▶ INSTRUCTIONS FOR THE TASK: Can you arrange every line of the records below as a single numbered list, skipping any blank lines?

[Dataset entries]
******

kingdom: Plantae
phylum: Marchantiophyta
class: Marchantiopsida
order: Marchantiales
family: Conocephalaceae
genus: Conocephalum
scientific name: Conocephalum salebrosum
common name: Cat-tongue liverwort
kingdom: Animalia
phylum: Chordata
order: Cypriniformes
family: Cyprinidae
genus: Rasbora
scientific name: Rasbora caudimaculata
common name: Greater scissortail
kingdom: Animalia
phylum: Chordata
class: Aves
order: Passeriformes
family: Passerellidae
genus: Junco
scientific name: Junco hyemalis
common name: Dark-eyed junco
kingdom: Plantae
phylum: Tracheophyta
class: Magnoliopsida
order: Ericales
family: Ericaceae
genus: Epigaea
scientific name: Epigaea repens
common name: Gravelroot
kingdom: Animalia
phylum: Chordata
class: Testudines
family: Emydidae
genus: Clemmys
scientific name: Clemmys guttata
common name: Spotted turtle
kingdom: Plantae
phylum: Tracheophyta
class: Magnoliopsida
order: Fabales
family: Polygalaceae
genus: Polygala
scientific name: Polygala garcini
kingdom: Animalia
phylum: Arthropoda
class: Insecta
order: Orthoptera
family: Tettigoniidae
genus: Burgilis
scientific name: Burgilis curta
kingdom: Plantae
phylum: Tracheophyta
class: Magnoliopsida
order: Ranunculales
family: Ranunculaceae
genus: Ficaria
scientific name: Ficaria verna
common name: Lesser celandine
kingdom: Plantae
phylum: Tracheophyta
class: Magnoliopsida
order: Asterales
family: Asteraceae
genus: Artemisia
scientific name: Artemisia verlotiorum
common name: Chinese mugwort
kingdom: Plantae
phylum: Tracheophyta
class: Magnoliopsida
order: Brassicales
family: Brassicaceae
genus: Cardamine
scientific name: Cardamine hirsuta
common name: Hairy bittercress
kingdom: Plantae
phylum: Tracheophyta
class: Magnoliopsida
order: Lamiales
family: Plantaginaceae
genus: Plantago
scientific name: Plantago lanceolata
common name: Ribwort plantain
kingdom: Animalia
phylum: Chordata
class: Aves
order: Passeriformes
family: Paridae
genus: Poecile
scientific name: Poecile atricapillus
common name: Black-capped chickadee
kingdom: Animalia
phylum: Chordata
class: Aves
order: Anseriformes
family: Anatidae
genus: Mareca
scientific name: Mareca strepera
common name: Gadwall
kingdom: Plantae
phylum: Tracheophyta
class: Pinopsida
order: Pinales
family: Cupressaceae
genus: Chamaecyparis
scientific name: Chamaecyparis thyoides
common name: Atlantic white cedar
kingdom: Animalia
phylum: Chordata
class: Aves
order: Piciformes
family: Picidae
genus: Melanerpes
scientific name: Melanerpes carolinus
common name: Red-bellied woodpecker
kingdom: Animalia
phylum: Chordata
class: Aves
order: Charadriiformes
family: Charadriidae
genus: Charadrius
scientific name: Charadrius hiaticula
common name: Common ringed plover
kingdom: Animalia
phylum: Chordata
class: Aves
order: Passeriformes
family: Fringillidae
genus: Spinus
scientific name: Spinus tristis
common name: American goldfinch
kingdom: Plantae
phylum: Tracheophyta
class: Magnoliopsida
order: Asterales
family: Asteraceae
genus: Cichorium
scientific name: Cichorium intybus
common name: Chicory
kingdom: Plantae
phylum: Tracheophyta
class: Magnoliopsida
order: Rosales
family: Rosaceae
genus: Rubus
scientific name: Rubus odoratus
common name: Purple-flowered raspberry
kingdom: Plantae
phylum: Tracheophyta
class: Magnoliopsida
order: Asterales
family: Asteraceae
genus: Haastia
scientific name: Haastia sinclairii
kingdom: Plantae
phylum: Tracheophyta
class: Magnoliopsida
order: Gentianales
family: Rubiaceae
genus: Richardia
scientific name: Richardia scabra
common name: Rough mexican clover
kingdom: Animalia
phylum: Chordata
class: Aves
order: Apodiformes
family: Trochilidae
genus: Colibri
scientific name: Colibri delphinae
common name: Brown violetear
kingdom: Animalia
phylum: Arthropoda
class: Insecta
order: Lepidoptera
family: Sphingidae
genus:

******

▶ RESPONSE TO THIS TASK:
1. kingdom: Plantae
2. phylum: Marchantiophyta
3. class: Marchantiopsida
4. order: Marchantiales
5. family: Conocephalaceae
6. genus: Conocephalum
7. scientific name: Conocephalum salebrosum
8. common name: Cat-tongue liverwort
9. kingdom: Animalia
10. phylum: Chordata
11. order: Cypriniformes
12. family: Cyprinidae
13. genus: Rasbora
14. scientific name: Rasbora caudimaculata
15. common name: Greater scissortail
16. kingdom: Animalia
17. phylum: Chordata
18. class: Aves
19. order: Passeriformes
20. family: Passerellidae
21. genus: Junco
22. scientific name: Junco hyemalis
23. common name: Dark-eyed junco
24. kingdom: Plantae
25. phylum: Tracheophyta
26. class: Magnoliopsida
27. order: Ericales
28. family: Ericaceae
29. genus: Epigaea
30. scientific name: Epigaea repens
31. common name: Gravelroot
32. kingdom: Animalia
33. phylum: Chordata
34. class: Testudines
35. family: Emydidae
36. genus: Clemmys
37. scientific name: Clemmys guttata
38. common name: Spotted turtle
39. kingdom: Plantae
40. phylum: Tracheophyta
41. class: Magnoliopsida
42. order: Fabales
43. family: Polygalaceae
44. genus: Polygala
45. scientific name: Polygala garcini
46. kingdom: Animalia
47. phylum: Arthropoda
48. class: Insecta
49. order: Orthoptera
50. family: Tettigoniidae
51. genus: Burgilis
52. scientific name: Burgilis curta
53. kingdom: Plantae
54. phylum: Tracheophyta
55. class: Magnoliopsida
56. order: Ranunculales
57. family: Ranunculaceae
58. genus: Ficaria
59. scientific name: Ficaria verna
60. common name: Lesser celandine
61. kingdom: Plantae
62. phylum: Tracheophyta
63. class: Magnoliopsida
64. order: Asterales
65. family: Asteraceae
66. genus: Artemisia
67. scientific name: Artemisia verlotiorum
68. common name: Chinese mugwort
69. kingdom: Plantae
70. phylum: Tracheophyta
71. class: Magnoliopsida
72. order: Brassicales
73. family: Brassicaceae
74. genus: Cardamine
75. scientific name: Cardamine hirsuta
76. common name: Hairy bittercress
77. kingdom: Plantae
78. phylum: Tracheophyta
79. class: Magnoliopsida
80. order: Lamiales
81. family: Plantaginaceae
82. genus: Plantago
83. scientific name: Plantago lanceolata
84. common name: Ribwort plantain
85. kingdom: Animalia
86. phylum: Chordata
87. class: Aves
88. order: Passeriformes
89. family: Paridae
90. genus: Poecile
91. scientific name: Poecile atricapillus
92. common name: Black-capped chickadee
93. kingdom: Animalia
94. phylum: Chordata
95. class: Aves
96. order: Anseriformes
97. family: Anatidae
98. genus: Mareca
99. scientific name: Mareca strepera
100. common name: Gadwall
101. kingdom: Plantae
102. phylum: Tracheophyta
103. class: Pinopsida
104. order: Pinales
105. family: Cupressaceae
106. genus: Chamaecyparis
107. scientific name: Chamaecyparis thyoides
108. common name: Atlantic white cedar
109. kingdom: Animalia
110. phylum: Chordata
111. class: Aves
112. order: Piciformes
113. family: Picidae
114. genus: Melanerpes
115. scientific name: Melanerpes carolinus
116. common name: Red-bellied woodpecker
117. kingdom: Animalia
118. phylum: Chordata
119. class: Aves
120. order: Charadriiformes
121. family: Charadriidae
122. genus: Charadrius
123. scientific name: Charadrius hiaticula
124. common name: Common ringed plover
125. kingdom: Animalia
126. phylum: Chordata
127. class: Aves
128. order: Passeriformes
129. family: Fringillidae
130. genus: Spinus
131. scientific name: Spinus tristis
132. common name: American goldfinch
133. kingdom: Plantae
134. phylum: Tracheophyta
135. class: Magnoliopsida
136. order: Asterales
137. family: Asteraceae
138. genus: Cichorium
139. scientific name: Cichorium intybus
140. common name: Chicory
141. kingdom: Plantae
142. phylum: Tracheophyta
143. class: Magnoliopsida
144. order: Rosales
145. family: Rosaceae
146. genus: Rubus
147. scientific name: Rubus odoratus
148. common name: Purple-flowered raspberry
149. kingdom: Plantae
150. phylum: Tracheophyta
151. class: Magnoliopsida
152. order: Asterales
153. family: Asteraceae
154. genus: Haastia
155. scientific name: Haastia sinclairii
156. kingdom: Plantae
157. phylum: Tracheophyta
158. class: Magnoliopsida
159. order: Gentianales
160. family: Rubiaceae
161. genus: Richardia
162. scientific name: Richardia scabra
163. common name: Rough mexican clover
164. kingdom: Animalia
165. phylum: Chordata
166. class: Aves
167. order: Apodiformes
168. family: Trochilidae
169. genus: Colibri
170. scientific name: Colibri delphinae
171. common name: Brown violetear
172. kingdom: Animalia
173. phylum: Arthropoda
174. class: Insecta
175. order: Lepidoptera
176. family: Sphingidae
177. genus:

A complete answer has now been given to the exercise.